Yo, Reed y Charlie nos mudamos a una casa nueva cuando las plagas invadieron la vieja. Técnicamente hablando, no nos vamos a quedar aquí para siempre, pero probablemente solo sean semanas. Depende de cuánto tiempo trabajen esos exterminadores.
Al abrir la caja, fruncí el ceño al ver un plástico con plumas encima.
“¡LAAAAAANGSTOOON!” Grité enfadada. Inmediatamente, Reed corrió dentro de la casa y preguntó: “¿Sí, cariño?”
“¡No me digas ‘¿Sí, cariño?’! ¿Por qué está aquí tu disfraz de pollo?”
“Porque lo empaqué.”
¡¿QUÉ?!
“¡¿Qué demonios?!” Pregunté, “¡Los exterminadores dijeron que no debíamos empacar cosas del ático! ¡Solo podemos empacar nuestras cosas dentro de nuestro dormitorio!”

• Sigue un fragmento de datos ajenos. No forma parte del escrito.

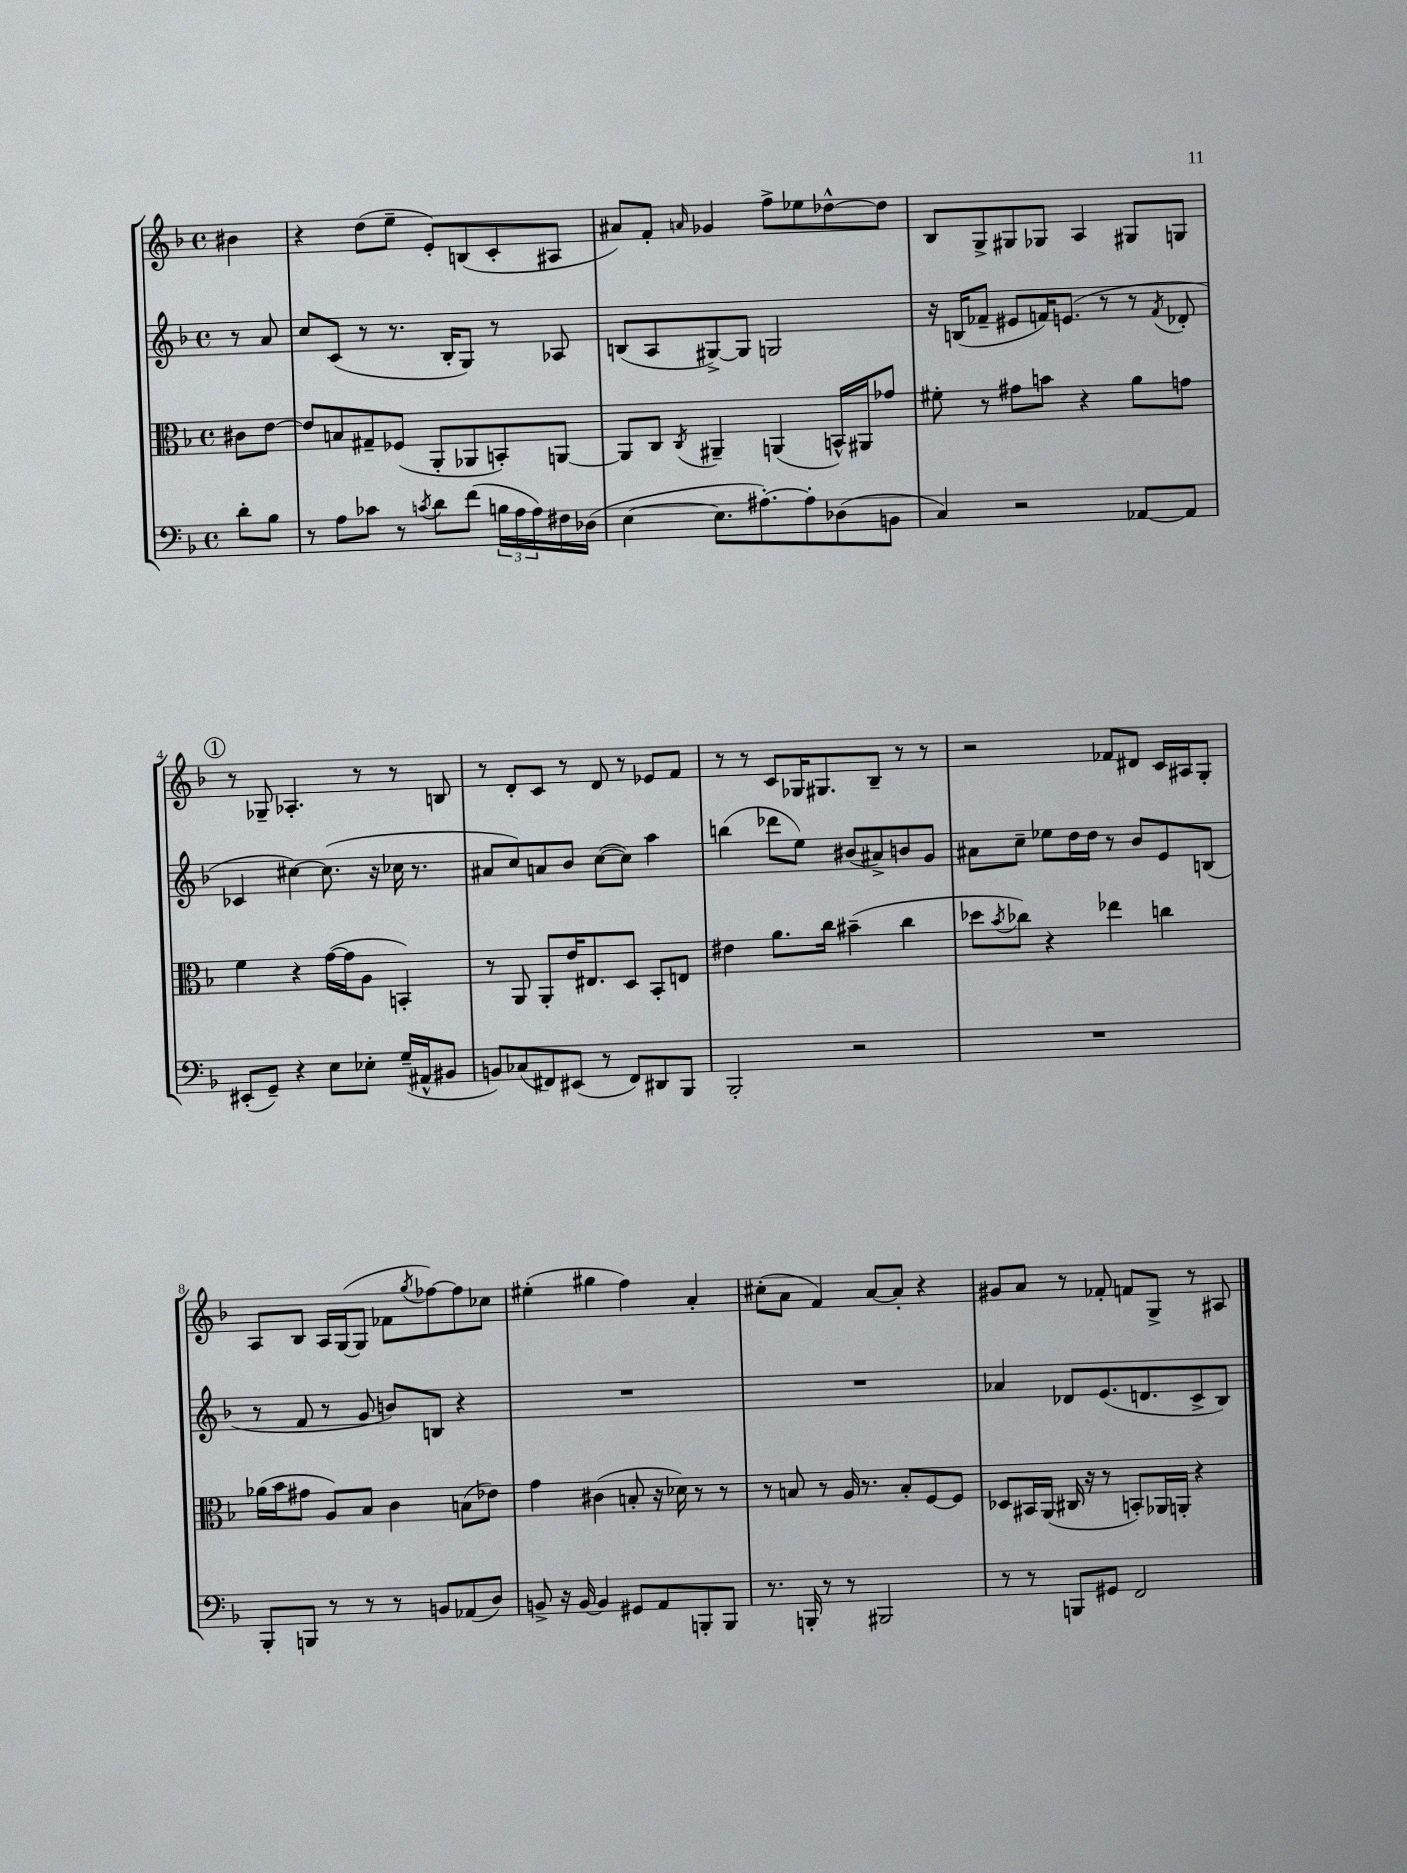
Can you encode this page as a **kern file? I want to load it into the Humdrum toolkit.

**kern	**kern	**kern	**kern
*part4	*part3	*part2	*part1
*staff4	*staff3	*staff2	*staff1
*clefF4	*clefC3	*clefG2	*clefG2
*k[b-]	*k[b-]	*k[b-]	*k[b-]
*M4/4	*M4/4	*M4/4	*M4/4
*met(c)	*met(c)	*met(c)	*met(c)
=	=	=	=
8d'\L	8c#X\L	8r	4b#X\
8B-\J	[8e\J	8a/	.
=1	=1	=1	=1
8r	8e/L]	8cc/L	4r
8A\L	8Bn/	(8c/J	.
8c-X\J	8G#X~/	8r	(8dd\L
8r	(8F-X/J	8.r	8ee~\J
8qcn/	.	.	.
8d\L	8AA'/L	.	8e'/L)
.	.	16B-'/KL	.
(8f\J	8AA-X/	8G/J)	(8Bn/
24Bn\LL	8BBn'/)	8r	8c'/
24A\	.	.	.
24A\)	.	.	.
16F#X\	[8AAn/J	8A-X/	8A#X/J
(16D-X\JJ	.	.	.
=2	=2	=2	=2
[4E\	8AA/L]	(8Bn/L	8a#X/L)
.	8C/J	8A/	8f'/J
.	8qC/	.	16qqan/
8.E\L]	4AA#X~/	[8G#X^/)	4g-X/
.	.	8G#/J]	.
[8.A#X'\)	.	.	.
.	(4AAn/	2Gn/	8ff^\L
8A#'\]	.	.	8ee-X\
(8D-X\	16BBn^^/LL)	.	[8dd-X^^\
.	16AA#X/J	.	.
8BBn\J	8g-X/J	.	8dd-\J]
=3	=3	=3	=3
4C/)	8f#X'\	16r	8B-/L
.	.	(16Bn/KL	.
.	8r	8f-X~/J	8G^/
2r	8g#X\L	8e#X/L	8G#X/
.	8bn\J	16fn/K)	8G-X/J
.	.	(8.en/J	.
.	4r	.	4A/
.	.	8r	.
[8AA-X/L	8a\L	8r	8G#X/L
.	.	8qf/	.
8AA-/J]	8gn\J	8d-X'/	8Gn/J
!!LO:LB:g=z
!!LO:REH:place=s1:t=1
=4	=4	=4	=4
(8EE#X'/L	4f\	4c-X/	8r
8GG~/J)	.	.	8G-X~/
4r	4r	[4cc#X\)	4.A-X'/
8E\L	([16g\LL	(8.cc#\]	.
.	16g\J]	.	.
8E-X'\J	8A\J	.	8r
.	.	16r	.
(16G~/LL	4BBn'/)	16cc-X\	8r
16AA#X^^/J	.	8.r	.
8BB#X/J	.	.	8Bn/
=5	=5	=5	=5
8BBn/L)	8r	8a#X/L	8r
(8C-X/	8AA/	8cc/)	8d'/L
8FF#X/)	8AA'/L	8an/	8c/J
(8EE#X/J	16e/K	8b-/J	8r
.	8.E#X/	.	.
8r	.	([8cc\L	8d/
8FF#/L)	8D/J	8cc\J])	8r
8DD#X/	8BB-'/L	4aa\	8e-X/L
8BBB-/J	8En/J	.	8f/J
=6	=6	=6	=6
2BBB-'/	4e#X\	(4bbn\	8r
.	.	.	8r
.	8.a\L	8ddd-X\L	8c/L
.	.	8ee\J)	16G-X/K
.	16cc\Jk	.	8.G#X/
2r	(4b#X~\	(8b#X/L	.
.	.	8a#X^/)	8B-~/J
.	4cc\	8bn/	8r
.	.	8g/J	8r
=7	=7	=7	=7
1r	8dd-X\L	8a#X\L	2r
.	8qb-/	.	.
.	8cc-X\J)	8cc~\J	.
.	4r	8ee-X\L	.
.	.	16dd\L	.
.	.	16dd\JJ	.
.	4ee-X\	8r	8f-X/L
.	.	8b-/L	8d#X/J
.	4ccn\	8e/	16c/LL
.	.	.	16A#X/J
.	.	(8Bn/J	8G'/J
!!LO:LB:g=z
=8	=8	=8	=8
8BBB-'/L	(16a-X\LL	8r	8A/L
.	16b-\J	.	.
8BBBn/J	8g#X\J	8f/	8B-/J
8r	8A/L)	8r	16A/LL
.	.	.	([16G/J
8r	8B-/J	8g/	8G/J]
8r	4c\	8bn/L)	8f-X\L
.	.	.	8qgg/
8BBn/L	.	8Bn/J	[8ff-X\)
(8AA-X/	(8Bn\L	4r	8ff-\]
8D/J)	8e-X\J)	.	8cc-X\J
=9	=9	=9	=9
8BBn^/	4g\	1r	(4ee#X'\
16r	.	.	.
[16BB/	.	.	.
4BB/]	(4c#X\	.	4gg#X\
8GG#X/L	8Bn'/	.	4ff\)
8AA/	16r	.	.
.	16d-X\)	.	.
8BBBn'/	8r	.	4a'/
8BBB/J	8r	.	.
=10	=10	=10	=10
8.r	8r	1r	(8cc#X'\L
.	8Bn/	.	8a\J
16BBBn'/	.	.	.
8r	8r	.	4f/)
8r	16A/	.	.
.	8.r	.	.
2BBB#X/	.	.	[8a/L
.	8B'/L	.	8a'/J]
.	[8F/	.	4r
.	8F/J]	.	.
=11	=11	=11	=11
8r	8D-X/L	4a-X/	8g#X/L
8r	16BB#X/L	.	8a/J
.	(16AA/JJ	.	.
8BBBn/L	16C#X/	8d-X/L	8r
.	16r	.	.
8GG#X/J	8r	(8.e/	8f-X'/
2FF/	8BBn'/L)	.	8fn/L
.	.	8.dn/	.
.	16AA-X/L	.	8G^/J
.	16AAn'/JJ	.	.
.	4r	8c^/	8r
.	.	8B-/J)	8A#X/
==	==	==	==
*-	*-	*-	*-
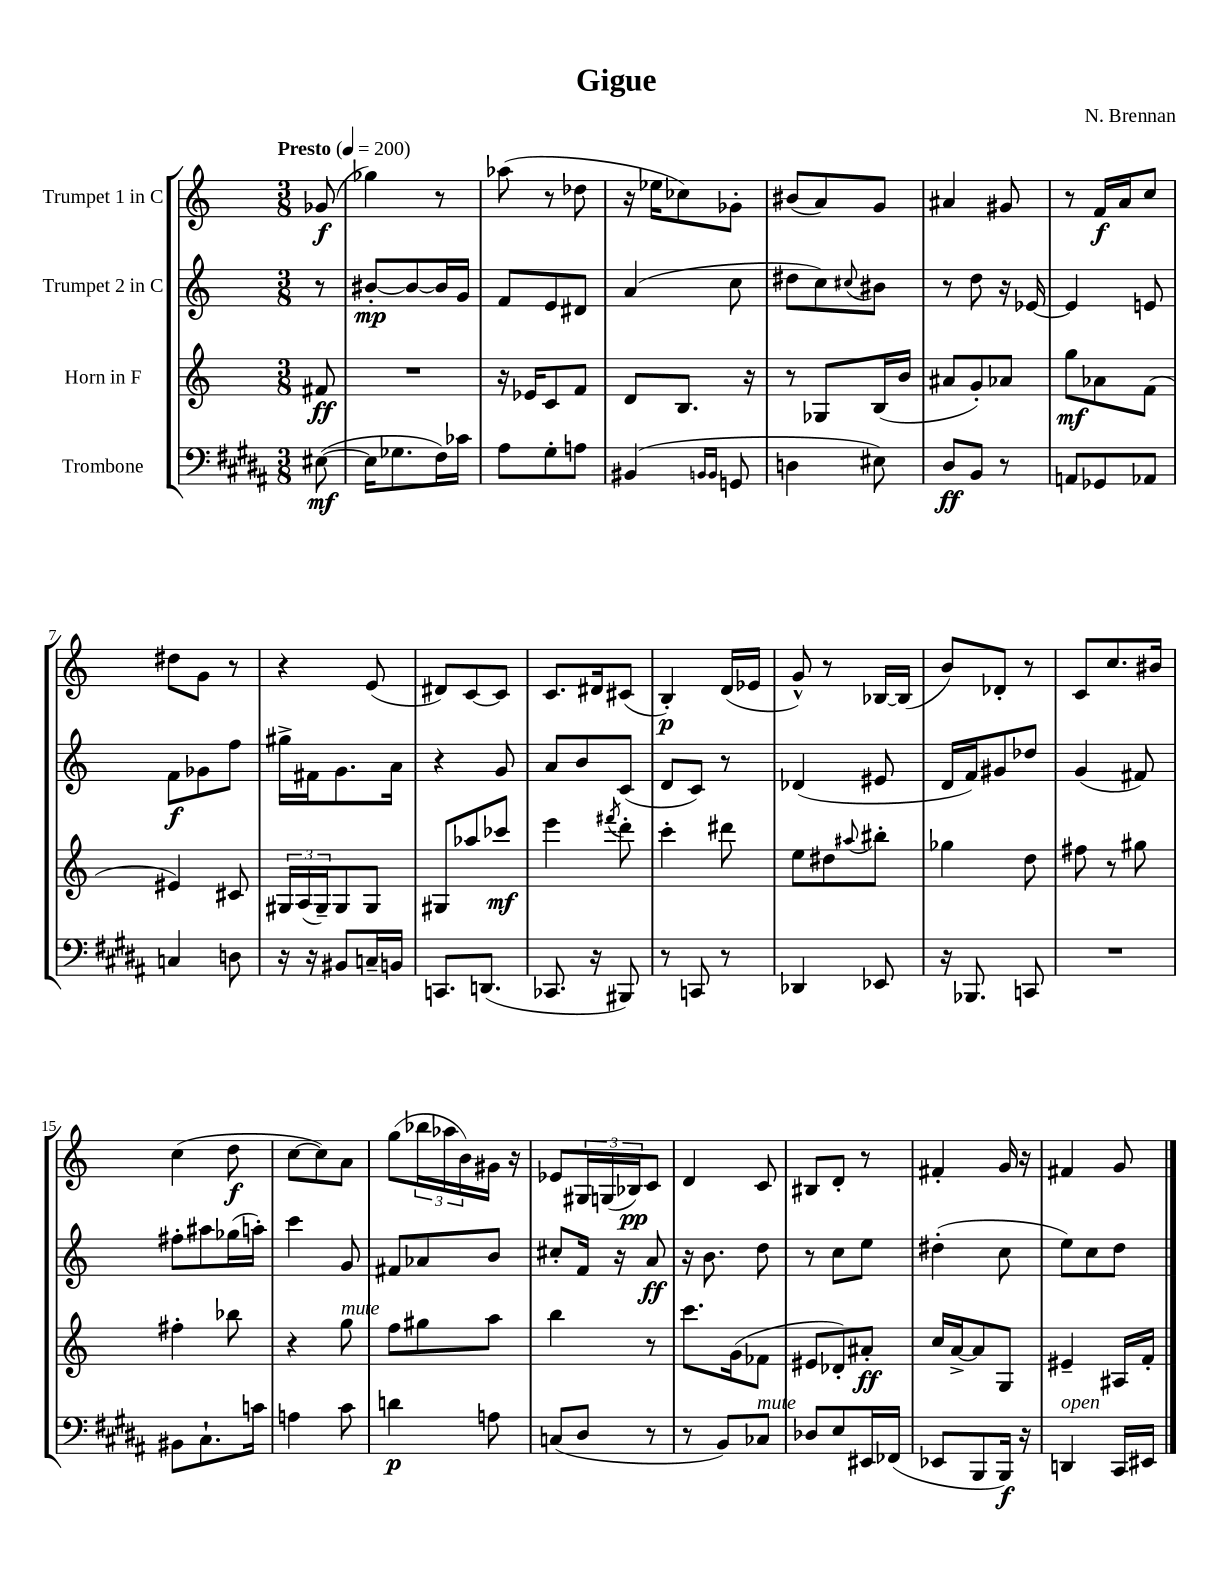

“Sobre eso…” Murmuró torpemente. “Puede que haya escondido el disfraz debajo de nuestra cama.”
¡¿QUÉ?!
“Langston.” Escupí, “¡¿Qué diablos acabas de decir?!”
“Algo…”
“¡¿POR QUÉ HARÍAS ESO?!”
“Estaba probándome el disfraz, intentando ver si pesaba lo mismo que antes.”
“¡Tenías 17 años!”
“Sí, los tenía.”
“Pero espera,” Hice una pausa, “¿Por qué lo guardas debajo de nuestra cama?”
“Puede que me lo haya probado todas las semanas.”
Oh, Langston. Tú y tu extraña adicción al disfraz de pollo.